══ THE DATA ══

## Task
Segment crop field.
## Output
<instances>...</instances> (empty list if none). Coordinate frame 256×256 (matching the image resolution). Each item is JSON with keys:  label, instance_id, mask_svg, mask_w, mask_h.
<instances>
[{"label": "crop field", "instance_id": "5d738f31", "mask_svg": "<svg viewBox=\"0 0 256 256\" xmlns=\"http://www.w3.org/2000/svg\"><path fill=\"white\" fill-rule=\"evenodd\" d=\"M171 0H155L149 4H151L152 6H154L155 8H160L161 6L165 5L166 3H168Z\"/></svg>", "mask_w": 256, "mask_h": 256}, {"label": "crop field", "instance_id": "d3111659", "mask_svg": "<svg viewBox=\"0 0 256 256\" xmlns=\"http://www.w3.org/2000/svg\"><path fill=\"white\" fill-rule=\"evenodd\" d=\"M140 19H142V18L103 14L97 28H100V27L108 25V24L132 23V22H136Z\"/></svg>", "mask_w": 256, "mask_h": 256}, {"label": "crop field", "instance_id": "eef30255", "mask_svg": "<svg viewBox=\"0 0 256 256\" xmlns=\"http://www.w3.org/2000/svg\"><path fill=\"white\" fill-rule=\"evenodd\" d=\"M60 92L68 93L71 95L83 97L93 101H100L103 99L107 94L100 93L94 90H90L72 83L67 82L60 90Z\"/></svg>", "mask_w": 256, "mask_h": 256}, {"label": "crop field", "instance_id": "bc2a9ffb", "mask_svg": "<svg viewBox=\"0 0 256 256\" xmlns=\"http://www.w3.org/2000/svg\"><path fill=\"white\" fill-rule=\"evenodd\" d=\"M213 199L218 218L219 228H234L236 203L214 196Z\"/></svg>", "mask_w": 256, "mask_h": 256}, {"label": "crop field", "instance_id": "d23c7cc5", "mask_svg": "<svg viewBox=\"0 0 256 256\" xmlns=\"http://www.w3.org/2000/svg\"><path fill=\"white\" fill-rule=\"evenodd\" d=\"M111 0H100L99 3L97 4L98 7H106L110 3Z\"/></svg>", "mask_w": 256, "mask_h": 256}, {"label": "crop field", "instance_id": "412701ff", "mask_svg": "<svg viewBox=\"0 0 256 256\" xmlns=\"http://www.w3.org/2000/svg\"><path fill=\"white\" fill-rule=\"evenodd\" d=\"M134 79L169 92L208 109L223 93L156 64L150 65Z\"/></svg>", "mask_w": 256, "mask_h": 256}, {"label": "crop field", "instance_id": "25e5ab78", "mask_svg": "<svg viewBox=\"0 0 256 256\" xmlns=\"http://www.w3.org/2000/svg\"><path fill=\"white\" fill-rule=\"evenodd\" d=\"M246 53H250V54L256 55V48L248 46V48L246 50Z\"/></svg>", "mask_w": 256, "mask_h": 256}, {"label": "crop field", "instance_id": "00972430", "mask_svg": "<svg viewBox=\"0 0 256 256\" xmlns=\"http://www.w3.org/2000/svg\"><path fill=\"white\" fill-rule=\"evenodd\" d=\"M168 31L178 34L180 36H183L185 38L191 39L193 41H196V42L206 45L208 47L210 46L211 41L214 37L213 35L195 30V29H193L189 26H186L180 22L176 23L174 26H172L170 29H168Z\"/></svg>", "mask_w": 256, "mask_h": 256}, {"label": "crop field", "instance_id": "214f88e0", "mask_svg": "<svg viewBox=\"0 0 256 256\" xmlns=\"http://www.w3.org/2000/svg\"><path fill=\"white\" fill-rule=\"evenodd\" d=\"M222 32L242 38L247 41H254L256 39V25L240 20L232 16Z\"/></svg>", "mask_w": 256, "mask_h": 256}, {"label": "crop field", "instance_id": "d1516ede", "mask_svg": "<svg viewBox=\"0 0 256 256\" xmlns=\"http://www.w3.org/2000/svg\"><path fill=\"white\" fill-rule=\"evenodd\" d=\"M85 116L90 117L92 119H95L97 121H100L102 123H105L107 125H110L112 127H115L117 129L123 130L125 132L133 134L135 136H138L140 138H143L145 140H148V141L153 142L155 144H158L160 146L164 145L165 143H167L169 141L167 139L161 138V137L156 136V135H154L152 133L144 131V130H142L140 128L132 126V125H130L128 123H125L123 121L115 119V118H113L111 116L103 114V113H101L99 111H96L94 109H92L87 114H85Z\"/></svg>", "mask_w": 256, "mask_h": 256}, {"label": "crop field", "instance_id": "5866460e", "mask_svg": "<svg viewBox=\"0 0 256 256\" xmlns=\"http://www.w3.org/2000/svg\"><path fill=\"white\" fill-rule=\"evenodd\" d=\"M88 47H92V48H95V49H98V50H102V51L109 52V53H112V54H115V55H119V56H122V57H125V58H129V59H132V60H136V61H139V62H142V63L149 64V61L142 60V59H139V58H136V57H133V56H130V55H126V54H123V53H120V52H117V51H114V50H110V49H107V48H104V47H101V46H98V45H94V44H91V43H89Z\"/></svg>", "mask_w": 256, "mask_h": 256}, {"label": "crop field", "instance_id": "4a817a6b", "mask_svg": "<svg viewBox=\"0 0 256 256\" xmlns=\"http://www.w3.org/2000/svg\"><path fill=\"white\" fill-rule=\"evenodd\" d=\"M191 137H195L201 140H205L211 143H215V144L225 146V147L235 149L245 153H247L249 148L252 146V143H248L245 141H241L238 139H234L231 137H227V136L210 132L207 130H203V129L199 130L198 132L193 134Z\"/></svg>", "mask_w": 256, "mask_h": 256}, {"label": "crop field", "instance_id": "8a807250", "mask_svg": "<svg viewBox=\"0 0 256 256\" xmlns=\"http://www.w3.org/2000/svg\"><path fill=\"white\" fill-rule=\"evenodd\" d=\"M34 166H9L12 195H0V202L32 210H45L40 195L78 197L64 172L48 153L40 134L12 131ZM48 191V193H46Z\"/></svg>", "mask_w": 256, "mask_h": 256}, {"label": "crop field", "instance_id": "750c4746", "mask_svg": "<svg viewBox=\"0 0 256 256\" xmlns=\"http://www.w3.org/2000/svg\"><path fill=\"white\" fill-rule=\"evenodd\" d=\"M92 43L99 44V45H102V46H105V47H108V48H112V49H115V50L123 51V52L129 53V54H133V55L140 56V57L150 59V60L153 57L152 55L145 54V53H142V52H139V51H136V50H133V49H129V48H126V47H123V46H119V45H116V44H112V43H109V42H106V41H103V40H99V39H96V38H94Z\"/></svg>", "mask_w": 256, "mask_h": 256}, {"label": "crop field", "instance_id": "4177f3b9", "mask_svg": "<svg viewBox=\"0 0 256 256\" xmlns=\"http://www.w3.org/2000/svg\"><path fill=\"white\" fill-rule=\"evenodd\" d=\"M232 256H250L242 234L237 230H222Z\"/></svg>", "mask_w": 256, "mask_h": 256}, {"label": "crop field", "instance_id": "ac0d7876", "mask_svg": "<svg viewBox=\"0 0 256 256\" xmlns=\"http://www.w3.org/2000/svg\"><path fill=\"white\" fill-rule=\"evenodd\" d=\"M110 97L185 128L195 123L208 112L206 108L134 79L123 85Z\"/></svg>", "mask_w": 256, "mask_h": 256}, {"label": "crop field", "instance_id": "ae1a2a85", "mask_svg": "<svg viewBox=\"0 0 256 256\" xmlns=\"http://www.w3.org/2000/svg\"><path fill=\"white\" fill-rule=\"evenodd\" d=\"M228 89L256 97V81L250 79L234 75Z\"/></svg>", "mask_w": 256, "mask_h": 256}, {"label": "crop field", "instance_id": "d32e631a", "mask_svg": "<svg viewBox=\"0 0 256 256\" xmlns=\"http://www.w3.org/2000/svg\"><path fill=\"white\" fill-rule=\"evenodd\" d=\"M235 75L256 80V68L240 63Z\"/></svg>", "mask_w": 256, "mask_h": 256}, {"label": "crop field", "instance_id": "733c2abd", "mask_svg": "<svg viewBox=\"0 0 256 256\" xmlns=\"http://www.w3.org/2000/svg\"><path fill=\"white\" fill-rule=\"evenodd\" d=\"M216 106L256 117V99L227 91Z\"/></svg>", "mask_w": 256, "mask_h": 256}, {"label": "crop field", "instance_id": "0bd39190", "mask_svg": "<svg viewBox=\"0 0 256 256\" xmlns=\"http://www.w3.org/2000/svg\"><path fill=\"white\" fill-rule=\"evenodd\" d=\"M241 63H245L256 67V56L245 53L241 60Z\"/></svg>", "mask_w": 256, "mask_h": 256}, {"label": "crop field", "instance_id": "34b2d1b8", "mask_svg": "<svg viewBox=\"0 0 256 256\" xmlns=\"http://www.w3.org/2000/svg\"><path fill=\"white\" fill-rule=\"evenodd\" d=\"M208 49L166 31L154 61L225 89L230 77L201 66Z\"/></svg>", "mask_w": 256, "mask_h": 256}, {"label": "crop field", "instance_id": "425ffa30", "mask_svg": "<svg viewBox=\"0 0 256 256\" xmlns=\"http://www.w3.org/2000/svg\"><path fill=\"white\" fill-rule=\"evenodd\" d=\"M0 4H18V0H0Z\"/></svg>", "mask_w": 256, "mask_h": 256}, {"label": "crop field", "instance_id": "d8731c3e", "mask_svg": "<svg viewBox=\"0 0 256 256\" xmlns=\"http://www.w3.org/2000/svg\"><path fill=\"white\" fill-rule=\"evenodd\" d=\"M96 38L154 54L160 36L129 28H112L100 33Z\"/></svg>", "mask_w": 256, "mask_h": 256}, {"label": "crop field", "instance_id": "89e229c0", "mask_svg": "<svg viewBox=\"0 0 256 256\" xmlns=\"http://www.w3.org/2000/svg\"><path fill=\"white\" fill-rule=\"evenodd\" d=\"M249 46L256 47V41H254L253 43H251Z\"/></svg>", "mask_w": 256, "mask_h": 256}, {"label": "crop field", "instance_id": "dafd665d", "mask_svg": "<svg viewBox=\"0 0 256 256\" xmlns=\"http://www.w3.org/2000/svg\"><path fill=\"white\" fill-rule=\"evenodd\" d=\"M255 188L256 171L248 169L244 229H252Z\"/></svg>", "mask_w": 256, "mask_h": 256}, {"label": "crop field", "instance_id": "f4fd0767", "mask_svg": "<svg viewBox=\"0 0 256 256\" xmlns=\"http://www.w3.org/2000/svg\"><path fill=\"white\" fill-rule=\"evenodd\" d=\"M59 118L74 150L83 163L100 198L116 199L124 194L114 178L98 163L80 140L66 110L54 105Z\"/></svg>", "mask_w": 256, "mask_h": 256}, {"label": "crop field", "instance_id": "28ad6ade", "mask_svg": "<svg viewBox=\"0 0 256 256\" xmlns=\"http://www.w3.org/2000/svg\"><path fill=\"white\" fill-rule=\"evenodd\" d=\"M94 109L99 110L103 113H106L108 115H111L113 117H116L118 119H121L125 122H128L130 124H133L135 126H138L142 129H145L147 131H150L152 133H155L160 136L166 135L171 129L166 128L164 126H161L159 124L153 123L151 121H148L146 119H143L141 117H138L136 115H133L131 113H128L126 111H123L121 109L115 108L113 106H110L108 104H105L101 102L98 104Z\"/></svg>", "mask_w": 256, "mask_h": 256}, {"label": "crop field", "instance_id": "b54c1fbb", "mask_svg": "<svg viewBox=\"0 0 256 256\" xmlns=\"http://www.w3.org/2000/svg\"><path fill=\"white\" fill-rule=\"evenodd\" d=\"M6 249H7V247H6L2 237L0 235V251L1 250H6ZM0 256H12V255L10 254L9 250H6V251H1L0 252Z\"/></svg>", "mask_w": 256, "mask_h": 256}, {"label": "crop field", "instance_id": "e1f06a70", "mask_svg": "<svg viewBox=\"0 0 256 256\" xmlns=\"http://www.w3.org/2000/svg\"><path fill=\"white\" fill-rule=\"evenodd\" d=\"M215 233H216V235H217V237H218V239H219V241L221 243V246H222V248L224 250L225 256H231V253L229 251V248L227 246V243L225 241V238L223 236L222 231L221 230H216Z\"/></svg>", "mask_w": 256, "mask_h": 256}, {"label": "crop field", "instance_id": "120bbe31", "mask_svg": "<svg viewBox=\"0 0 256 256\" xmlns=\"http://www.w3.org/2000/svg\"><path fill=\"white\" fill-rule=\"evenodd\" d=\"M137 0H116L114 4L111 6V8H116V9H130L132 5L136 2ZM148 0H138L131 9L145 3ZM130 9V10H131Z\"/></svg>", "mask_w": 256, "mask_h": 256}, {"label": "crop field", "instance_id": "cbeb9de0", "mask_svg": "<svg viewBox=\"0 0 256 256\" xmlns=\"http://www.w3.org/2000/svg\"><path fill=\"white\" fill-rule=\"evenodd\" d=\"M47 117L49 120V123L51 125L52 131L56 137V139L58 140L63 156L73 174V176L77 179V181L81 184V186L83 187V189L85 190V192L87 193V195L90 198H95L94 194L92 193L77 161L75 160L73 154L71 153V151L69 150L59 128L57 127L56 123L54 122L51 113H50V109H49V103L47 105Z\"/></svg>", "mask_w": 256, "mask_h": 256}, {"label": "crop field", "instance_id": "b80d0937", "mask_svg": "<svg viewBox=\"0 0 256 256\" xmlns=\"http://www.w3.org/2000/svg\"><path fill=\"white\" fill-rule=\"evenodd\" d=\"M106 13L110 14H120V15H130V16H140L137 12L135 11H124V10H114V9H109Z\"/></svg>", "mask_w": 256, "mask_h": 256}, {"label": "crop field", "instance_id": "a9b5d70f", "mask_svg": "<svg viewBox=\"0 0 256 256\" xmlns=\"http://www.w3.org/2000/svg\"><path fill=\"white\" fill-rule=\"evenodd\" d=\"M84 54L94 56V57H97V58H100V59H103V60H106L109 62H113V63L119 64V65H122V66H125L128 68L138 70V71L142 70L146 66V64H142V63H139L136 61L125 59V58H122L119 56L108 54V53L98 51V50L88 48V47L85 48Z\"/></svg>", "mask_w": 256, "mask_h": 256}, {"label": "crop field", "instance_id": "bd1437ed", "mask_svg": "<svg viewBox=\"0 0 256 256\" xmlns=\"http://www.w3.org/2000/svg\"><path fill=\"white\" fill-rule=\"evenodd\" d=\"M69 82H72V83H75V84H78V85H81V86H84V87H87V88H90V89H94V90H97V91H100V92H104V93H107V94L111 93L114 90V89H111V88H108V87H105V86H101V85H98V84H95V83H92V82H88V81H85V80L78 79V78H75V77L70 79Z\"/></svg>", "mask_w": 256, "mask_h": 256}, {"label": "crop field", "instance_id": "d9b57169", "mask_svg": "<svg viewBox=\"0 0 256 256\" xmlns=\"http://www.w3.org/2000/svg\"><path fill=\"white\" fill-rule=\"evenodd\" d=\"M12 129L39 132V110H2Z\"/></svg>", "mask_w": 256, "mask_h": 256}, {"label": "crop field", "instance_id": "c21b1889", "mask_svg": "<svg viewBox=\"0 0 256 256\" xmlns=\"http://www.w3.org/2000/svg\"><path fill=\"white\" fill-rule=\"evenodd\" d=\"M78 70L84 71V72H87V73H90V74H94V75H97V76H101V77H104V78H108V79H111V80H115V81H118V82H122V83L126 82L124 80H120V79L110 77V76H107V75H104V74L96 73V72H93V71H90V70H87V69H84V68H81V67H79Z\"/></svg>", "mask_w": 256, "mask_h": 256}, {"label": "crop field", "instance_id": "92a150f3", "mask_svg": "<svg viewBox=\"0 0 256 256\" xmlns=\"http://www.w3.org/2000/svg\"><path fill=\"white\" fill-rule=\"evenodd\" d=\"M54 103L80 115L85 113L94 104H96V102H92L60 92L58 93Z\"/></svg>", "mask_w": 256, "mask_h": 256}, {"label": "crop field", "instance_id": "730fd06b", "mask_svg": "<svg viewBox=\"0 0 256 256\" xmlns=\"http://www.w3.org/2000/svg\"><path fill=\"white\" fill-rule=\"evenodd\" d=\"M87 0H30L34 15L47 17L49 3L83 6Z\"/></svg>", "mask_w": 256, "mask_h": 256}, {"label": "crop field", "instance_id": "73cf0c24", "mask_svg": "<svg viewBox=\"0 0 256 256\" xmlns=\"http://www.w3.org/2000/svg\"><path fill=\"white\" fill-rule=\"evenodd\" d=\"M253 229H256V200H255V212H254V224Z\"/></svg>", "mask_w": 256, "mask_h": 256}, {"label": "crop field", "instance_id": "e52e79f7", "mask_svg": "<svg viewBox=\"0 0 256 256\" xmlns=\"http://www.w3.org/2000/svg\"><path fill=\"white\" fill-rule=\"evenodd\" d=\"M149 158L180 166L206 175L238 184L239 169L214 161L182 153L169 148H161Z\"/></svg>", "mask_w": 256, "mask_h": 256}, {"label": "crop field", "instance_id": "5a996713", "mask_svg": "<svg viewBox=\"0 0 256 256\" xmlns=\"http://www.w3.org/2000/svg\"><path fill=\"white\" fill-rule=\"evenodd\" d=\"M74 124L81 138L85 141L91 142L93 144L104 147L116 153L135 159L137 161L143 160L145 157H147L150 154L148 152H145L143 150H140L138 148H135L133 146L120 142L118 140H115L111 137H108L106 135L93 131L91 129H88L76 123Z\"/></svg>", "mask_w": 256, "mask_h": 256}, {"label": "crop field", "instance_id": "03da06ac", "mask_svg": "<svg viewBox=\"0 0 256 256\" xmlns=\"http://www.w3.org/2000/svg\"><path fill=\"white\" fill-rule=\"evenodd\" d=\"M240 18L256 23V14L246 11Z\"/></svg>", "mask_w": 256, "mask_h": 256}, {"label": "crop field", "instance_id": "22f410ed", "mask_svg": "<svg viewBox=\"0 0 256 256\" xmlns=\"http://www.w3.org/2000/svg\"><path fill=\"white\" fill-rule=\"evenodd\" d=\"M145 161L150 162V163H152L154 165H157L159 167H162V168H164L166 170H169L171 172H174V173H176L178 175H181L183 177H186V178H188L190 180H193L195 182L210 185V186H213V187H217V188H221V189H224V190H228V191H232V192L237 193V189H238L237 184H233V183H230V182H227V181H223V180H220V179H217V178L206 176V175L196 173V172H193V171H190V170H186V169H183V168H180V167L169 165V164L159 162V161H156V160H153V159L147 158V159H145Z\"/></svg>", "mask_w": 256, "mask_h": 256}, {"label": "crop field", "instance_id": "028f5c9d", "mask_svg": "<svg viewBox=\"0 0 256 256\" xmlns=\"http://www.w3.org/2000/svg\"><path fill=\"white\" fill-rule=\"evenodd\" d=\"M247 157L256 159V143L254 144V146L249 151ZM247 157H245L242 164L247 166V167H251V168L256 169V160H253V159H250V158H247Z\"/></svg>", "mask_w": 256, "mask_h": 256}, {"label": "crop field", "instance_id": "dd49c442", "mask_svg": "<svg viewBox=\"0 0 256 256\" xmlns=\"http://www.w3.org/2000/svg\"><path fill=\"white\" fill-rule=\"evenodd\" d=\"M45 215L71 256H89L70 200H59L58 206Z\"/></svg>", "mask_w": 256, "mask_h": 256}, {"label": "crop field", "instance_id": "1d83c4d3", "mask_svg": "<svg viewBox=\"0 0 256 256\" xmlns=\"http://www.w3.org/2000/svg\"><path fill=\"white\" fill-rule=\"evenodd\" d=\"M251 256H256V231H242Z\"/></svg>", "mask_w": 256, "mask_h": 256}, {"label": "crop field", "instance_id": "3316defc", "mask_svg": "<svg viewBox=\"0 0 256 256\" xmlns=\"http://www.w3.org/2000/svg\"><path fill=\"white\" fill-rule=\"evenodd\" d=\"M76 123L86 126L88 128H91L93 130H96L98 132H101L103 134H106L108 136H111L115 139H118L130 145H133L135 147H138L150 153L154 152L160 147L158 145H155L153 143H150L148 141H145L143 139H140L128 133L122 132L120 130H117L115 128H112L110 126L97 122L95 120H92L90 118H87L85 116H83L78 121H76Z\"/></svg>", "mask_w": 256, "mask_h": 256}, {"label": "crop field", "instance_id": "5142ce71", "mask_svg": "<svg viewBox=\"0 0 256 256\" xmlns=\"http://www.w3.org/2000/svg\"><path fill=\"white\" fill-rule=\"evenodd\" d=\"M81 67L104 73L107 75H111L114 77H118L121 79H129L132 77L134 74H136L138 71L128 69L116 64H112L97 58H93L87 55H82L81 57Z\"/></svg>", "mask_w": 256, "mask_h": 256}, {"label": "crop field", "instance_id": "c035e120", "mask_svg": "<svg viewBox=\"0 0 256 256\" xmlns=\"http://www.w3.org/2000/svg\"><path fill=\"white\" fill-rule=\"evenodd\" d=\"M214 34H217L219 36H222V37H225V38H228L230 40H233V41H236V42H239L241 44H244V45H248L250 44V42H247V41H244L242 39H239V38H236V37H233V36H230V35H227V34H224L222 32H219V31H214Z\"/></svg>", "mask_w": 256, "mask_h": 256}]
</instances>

═══

* [EXERCISE]
Report each line of the records that contains the string "instances", copying every such line in full.

* [OUTPUT BELOW]
<instances>...</instances> (empty list if none). Coordinate frame 256×256 (matching the image resolution). Each item is JSON with keys:  label, instance_id, mask_svg, mask_w, mask_h.
<instances>
</instances>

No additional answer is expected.